M. Daniel Raoul. Sur le fond des négociations, plusieurs points méritent d’être évoqués.

Tout d’abord, le fameux principe du mécanisme de règlement des différends entre investisseurs et États, l’ISDS, évoqué tout à l’heure, est au cœur du débat actuel sur le TTIP dans l’Union européenne. J’ai déjà eu l’occasion de le dire dans cet hémicycle, mais je le répète : ce mécanisme d’arbitrage n’est pas acceptable en l’état, et cela pour plusieurs raisons.

Tout d’abord, il instaure une juridiction privée, qui place les entreprises et l’État sur le même plan et dont le fonctionnement serait totalement opaque.

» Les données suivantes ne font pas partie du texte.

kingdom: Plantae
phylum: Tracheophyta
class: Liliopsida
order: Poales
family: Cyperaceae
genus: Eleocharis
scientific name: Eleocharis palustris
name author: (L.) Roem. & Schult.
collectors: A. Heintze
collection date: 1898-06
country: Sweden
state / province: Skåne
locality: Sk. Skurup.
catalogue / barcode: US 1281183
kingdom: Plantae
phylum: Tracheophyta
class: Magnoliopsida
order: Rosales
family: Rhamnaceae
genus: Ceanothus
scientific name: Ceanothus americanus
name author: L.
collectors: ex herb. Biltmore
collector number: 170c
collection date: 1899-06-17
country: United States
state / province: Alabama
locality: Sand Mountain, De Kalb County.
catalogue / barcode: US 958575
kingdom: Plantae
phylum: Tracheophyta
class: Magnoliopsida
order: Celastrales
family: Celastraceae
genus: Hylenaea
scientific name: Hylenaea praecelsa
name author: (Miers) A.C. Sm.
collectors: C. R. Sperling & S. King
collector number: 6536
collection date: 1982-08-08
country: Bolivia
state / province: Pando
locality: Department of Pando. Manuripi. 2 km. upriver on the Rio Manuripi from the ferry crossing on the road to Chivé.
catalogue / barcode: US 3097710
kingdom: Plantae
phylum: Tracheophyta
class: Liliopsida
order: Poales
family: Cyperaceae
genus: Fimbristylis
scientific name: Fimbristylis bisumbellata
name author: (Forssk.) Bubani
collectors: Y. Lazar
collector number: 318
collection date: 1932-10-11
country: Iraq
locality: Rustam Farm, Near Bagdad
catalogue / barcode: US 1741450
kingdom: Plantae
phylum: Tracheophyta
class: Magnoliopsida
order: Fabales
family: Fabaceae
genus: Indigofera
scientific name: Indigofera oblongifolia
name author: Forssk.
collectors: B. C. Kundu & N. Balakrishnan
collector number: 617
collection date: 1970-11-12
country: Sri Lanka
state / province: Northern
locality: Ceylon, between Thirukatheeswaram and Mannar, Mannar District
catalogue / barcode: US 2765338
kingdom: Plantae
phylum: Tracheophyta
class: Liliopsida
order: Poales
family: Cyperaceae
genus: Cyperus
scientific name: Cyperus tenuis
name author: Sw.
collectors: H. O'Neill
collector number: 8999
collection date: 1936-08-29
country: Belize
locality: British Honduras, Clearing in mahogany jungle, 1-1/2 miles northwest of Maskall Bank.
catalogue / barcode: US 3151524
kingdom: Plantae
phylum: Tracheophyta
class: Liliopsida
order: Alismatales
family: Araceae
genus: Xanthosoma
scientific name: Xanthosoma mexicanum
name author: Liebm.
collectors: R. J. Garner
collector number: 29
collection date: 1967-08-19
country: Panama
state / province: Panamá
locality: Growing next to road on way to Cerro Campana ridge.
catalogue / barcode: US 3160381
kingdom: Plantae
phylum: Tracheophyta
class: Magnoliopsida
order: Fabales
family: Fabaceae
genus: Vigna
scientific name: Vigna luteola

Ensuite, une telle juridiction pourrait établir une jurisprudence qui primerait sur le droit national existant et sur le droit européen. Un mécanisme de cette nature, en particulier dans un accord de dimension systémique visant à l’élaboration de normes mondiales, serait de nature à mettre en cause non seulement la capacité des États à légiférer, mais également les réglementations nationales et européennes existantes et aurait un coût inacceptable pour les contribuables.

À ce titre, je me félicite de la proposition alternative que le gouvernement français vient de présenter sur l’arbitrage. Cette proposition, qui revêt quasiment la forme d’une proposition législative, se distingue clairement par son ambition, sa précision et son sérieux. C’est la première fois qu’une capitale européenne présente des propositions concrètes, avec des concepts juridiques clarifiés.

Notre objectif doit être de trouver une solution impartiale, afin de se protéger contre les plaintes infondées de certains investisseurs envers les États. Plusieurs exemples récents, le dernier en date étant le cas du Canada, en sont une démonstration sans équivoque. Le caractère équitable et transparent doit primer dans le dispositif juridique qu’il nous faut inventer.

Rappelons que le Parlement européen et les parlements nationaux auront le dernier mot sur ces accords, et le gouvernement français l’a d’ailleurs bien compris.

Cependant, même s’ils sont assortis de garanties telles que la mise en place d’un mécanisme d’appel ou la garantie absolue du droit des États à légiférer, qui ont été souvent évoqués, nous restons hostiles, comme beaucoup de nos collègues européens, au maintien des dispositifs d’arbitrage privé au niveau national.

Ce matin même, alors que devait être débattue au Parlement européen la résolution sur le partenariat transatlantique de commerce et d’investissement, le président du Parlement européen a été contraint de repousser le vote (M. Jean Bizet opine.), craignant un rejet pur et simple du texte en raison de dispositions relatives aux tribunaux d’arbitrage.

M. Jean Bizet. Exact !

M. Daniel Raoul. Merci, monsieur Bizet !

Ce texte a été renvoyé en commission ; des modifications substantielles sur ce point devront avoir lieu, comme nous le souhaitons, afin que ce texte puisse être adopté. Preuve en est que ce dispositif ne pourra pas rester en l’état dans le TTIP.

Il me semble qu’une solution encore plus ambitieuse devrait d’ores et déjà être examinée, en privilégiant dès maintenant la création d’une cour européenne indépendante de plein droit pour le règlement des différends.

Afin que les investisseurs européens soient traités à conditions égales avec les investisseurs américains, la création d’une cour internationale multilatérale de règlement des différends, comme cela existe dans d’autres instances, telle l’OMC, devrait être envisagée.

Par ailleurs, pourquoi les tribunaux nationaux des États membres ne devraient-ils pas être saisis pour régler les futurs différends entre les investisseurs et les États ? Ces tribunaux présentent pourtant des garanties suffisantes pour rendre une justice équitable dans nos démocraties.

Malgré un cycle de négociations qui lui a été consacrée, la convergence réglementaire, l’un des points clefs du partenariat transatlantique, n’a pas beaucoup progressé dans les négociations qui se sont déroulées au cours du premier semestre 2015. Plusieurs raisons peuvent, selon moi, expliquer le fait que les discussions n’avancent pas sur ce point.

D’abord, il existe une grande différence de culture réglementaire entre l’Union européenne et les États-Unis, ce qui complique les discussions, voire la compréhension.

Ensuite, les États-Unis négocient uniquement pour la partie fédérale.